▶ Task directions: Of the lines listed below, return exactly those that run from the line containing "hardback book: none [106,286,190,331]" through the line containing "framed print: present [113,96,225,265]", both included.

▶ Data to use:
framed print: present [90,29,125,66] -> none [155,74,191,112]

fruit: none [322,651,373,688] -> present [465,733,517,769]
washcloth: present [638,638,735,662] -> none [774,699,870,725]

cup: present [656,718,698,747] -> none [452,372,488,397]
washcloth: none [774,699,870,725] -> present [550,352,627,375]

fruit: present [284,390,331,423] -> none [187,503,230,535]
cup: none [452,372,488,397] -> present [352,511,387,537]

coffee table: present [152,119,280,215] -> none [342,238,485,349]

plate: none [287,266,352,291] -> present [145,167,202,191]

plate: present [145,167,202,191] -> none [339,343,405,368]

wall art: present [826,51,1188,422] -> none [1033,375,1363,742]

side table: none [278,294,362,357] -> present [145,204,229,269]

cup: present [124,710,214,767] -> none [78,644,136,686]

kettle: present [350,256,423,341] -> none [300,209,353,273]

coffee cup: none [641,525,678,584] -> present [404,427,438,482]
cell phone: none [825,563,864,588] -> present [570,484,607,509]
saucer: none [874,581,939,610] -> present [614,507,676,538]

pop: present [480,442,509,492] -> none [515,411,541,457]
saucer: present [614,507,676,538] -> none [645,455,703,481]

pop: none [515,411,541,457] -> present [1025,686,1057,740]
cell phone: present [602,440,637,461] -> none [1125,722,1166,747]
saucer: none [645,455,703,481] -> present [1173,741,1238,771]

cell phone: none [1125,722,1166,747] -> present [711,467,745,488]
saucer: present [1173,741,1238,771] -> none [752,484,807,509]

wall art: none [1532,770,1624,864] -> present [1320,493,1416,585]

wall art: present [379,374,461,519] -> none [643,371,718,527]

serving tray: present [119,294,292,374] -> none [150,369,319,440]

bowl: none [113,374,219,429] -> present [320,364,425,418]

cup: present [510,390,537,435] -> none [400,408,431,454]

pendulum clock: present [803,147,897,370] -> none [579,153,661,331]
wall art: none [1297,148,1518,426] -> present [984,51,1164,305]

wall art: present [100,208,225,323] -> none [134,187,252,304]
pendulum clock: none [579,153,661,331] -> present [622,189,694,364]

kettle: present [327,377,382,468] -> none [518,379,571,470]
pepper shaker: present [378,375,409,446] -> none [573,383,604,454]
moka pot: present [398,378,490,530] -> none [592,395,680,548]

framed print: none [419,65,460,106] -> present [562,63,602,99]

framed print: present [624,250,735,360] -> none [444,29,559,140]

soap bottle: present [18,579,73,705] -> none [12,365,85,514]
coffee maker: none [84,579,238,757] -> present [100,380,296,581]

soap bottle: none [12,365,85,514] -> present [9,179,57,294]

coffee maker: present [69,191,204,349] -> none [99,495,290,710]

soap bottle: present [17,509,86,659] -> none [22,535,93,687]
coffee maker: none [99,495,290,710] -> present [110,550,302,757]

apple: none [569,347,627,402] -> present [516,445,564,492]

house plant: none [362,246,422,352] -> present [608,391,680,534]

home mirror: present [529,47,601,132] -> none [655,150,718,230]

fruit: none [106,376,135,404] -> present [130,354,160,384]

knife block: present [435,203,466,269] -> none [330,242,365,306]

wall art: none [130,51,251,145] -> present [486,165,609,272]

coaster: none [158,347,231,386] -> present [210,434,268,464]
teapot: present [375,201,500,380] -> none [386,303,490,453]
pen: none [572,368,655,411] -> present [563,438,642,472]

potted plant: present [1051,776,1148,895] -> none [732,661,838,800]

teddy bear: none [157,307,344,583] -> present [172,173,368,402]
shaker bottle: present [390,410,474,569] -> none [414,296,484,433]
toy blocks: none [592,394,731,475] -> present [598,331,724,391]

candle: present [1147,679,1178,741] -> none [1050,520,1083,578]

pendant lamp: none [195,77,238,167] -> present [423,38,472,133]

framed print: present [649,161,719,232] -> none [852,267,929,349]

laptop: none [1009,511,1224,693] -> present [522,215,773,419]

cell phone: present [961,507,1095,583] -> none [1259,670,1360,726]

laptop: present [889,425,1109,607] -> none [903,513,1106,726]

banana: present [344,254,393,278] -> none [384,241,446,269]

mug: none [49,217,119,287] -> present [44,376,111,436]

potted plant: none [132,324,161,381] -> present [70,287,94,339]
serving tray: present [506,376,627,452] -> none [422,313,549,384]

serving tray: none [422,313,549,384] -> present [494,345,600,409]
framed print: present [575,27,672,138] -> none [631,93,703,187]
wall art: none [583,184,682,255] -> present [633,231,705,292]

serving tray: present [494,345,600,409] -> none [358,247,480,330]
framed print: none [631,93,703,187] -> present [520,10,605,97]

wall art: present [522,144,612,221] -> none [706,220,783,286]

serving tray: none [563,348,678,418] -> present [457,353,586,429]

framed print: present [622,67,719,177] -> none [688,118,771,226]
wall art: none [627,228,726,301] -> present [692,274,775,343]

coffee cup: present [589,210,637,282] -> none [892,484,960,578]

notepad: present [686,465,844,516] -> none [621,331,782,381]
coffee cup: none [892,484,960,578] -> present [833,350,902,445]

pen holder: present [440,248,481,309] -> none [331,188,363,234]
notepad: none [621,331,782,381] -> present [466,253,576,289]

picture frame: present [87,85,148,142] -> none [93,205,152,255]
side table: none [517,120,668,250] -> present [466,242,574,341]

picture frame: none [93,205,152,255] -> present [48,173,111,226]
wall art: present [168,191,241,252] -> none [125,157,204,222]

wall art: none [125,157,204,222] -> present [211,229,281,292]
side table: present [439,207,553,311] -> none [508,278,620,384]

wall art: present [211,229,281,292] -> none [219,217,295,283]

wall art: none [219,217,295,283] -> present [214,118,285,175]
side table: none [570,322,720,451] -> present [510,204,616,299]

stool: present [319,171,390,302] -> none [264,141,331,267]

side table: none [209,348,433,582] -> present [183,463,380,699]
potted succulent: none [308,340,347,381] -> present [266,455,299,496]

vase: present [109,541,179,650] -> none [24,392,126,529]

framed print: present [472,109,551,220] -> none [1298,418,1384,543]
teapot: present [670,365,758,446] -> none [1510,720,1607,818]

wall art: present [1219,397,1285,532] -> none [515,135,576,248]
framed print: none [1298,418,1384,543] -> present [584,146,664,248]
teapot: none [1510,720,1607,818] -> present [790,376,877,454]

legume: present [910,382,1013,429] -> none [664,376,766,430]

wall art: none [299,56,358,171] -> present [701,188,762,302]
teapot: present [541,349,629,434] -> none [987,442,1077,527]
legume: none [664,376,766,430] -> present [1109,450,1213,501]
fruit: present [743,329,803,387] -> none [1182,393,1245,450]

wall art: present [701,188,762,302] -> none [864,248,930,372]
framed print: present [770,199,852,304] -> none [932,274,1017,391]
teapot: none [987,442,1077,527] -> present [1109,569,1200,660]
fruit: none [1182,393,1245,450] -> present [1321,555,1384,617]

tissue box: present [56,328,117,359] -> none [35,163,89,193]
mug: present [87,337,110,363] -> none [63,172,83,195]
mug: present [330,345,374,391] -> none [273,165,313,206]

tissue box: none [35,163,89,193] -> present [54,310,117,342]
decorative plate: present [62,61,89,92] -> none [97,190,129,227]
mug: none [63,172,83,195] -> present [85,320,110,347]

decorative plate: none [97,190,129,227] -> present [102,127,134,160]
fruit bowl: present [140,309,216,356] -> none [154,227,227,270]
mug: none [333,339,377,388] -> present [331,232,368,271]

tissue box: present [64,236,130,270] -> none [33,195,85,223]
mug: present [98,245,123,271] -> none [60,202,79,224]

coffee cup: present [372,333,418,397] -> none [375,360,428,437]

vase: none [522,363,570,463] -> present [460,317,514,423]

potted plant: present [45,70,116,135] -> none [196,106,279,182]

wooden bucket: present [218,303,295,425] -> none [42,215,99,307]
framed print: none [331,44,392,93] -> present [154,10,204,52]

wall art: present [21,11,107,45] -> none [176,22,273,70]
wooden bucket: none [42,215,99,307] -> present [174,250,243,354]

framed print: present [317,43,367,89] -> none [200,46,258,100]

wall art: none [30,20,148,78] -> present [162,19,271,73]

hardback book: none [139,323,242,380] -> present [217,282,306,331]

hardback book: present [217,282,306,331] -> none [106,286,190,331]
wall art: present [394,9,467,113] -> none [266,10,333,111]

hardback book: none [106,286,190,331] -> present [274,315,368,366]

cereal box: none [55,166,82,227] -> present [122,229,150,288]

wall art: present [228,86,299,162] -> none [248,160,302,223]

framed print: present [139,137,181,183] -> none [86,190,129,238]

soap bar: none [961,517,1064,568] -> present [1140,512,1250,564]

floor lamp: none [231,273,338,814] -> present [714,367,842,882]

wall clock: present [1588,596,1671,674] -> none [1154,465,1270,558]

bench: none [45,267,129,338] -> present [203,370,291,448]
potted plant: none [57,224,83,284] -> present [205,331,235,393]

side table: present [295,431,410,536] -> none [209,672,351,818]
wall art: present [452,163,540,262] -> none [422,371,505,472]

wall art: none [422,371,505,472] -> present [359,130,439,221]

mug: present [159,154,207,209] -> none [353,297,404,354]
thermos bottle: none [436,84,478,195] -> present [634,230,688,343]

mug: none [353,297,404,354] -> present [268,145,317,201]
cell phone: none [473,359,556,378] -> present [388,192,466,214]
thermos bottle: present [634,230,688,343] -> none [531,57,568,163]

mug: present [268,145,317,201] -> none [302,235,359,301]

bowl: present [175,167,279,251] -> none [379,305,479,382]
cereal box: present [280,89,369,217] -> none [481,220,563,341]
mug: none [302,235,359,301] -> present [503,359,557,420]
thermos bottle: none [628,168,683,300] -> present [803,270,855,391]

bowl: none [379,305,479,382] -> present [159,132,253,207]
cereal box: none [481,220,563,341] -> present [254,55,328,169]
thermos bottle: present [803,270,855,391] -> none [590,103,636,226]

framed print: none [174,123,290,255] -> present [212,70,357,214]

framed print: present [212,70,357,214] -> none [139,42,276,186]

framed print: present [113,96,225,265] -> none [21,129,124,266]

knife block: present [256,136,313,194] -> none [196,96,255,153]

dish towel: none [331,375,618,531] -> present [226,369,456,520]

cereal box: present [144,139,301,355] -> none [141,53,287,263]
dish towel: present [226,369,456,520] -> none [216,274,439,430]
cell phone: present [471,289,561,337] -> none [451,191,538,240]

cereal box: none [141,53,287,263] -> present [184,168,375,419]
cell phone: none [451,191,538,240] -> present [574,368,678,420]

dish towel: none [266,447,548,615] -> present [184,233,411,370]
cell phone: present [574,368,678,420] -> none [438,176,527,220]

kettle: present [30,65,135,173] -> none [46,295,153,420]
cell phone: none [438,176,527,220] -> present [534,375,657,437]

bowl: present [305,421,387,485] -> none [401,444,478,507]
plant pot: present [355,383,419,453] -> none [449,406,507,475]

▶ Exercise answer:
hardback book: none [106,286,190,331] -> present [274,315,368,366]

cereal box: none [55,166,82,227] -> present [122,229,150,288]

wall art: present [228,86,299,162] -> none [248,160,302,223]

framed print: present [139,137,181,183] -> none [86,190,129,238]

soap bar: none [961,517,1064,568] -> present [1140,512,1250,564]

floor lamp: none [231,273,338,814] -> present [714,367,842,882]

wall clock: present [1588,596,1671,674] -> none [1154,465,1270,558]

bench: none [45,267,129,338] -> present [203,370,291,448]
potted plant: none [57,224,83,284] -> present [205,331,235,393]

side table: present [295,431,410,536] -> none [209,672,351,818]
wall art: present [452,163,540,262] -> none [422,371,505,472]

wall art: none [422,371,505,472] -> present [359,130,439,221]

mug: present [159,154,207,209] -> none [353,297,404,354]
thermos bottle: none [436,84,478,195] -> present [634,230,688,343]

mug: none [353,297,404,354] -> present [268,145,317,201]
cell phone: none [473,359,556,378] -> present [388,192,466,214]
thermos bottle: present [634,230,688,343] -> none [531,57,568,163]

mug: present [268,145,317,201] -> none [302,235,359,301]

bowl: present [175,167,279,251] -> none [379,305,479,382]
cereal box: present [280,89,369,217] -> none [481,220,563,341]
mug: none [302,235,359,301] -> present [503,359,557,420]
thermos bottle: none [628,168,683,300] -> present [803,270,855,391]

bowl: none [379,305,479,382] -> present [159,132,253,207]
cereal box: none [481,220,563,341] -> present [254,55,328,169]
thermos bottle: present [803,270,855,391] -> none [590,103,636,226]

framed print: none [174,123,290,255] -> present [212,70,357,214]

framed print: present [212,70,357,214] -> none [139,42,276,186]

framed print: present [113,96,225,265] -> none [21,129,124,266]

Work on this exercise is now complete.